Xiachoii started to rise and bow, but was halted by Bergendorfer’s imperious hand.
“No, sit, please. I will not sign anything for you tonight. Do well these next ten days, and I will compile the menus into a pamphlet and sign the whole thing for you. But only if you are diligent and obedient! Nothing worse than a junior who thinks they know better, eh?”
She nodded fervently.
“I can do the same for you, boy. You must also work hard. To learn from such a great man is your fortune.”

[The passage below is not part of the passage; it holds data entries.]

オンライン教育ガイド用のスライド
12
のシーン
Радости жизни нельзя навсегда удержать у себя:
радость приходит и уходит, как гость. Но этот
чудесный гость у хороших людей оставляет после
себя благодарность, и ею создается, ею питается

Xiachoram bowed deeply in his seat.
“Please, friend, spare my blushes. Oh, but do join me for a drink in a couple of days. There is something we are trying to promote, this trip. It needs to go to the Plutocracy first, but afterward…” ’Te’s smile was soft, and his eyes gleamed in the dim light. “Afterwards, we may just be able to get you and Ratz the thing you have been wanting for a very, very long time.” He chuckled warmly.
“You won’t give me a hint, will you? My desires are many, and Ratz has even more.”
“Soon, old friend. Soon.”
That night, a beautiful young man and woman, both impeccably dressed in hotel uniforms, presented themselves at the Associate’s doors. The young man handed a card to Xiachoram, the woman a card to Xiachoii. Both cards said the same thing-
After a long road, a warm bath and a good meal. A comfortable bed awaits. Sleep calls you strongly, and who could blame you for forsaking all other matters? But if you truly wish to relax and appreciate just what the Grand has to offer, keep this card and let its bearer into your room. Say nothing, do nothing save but what they tell you. They are a gentle soul, but skittish and will leave if startled. Let them take care of you. Your sleep will be all the sweeter for it. If you do not wish their attention, simply return the card and they will be on their way.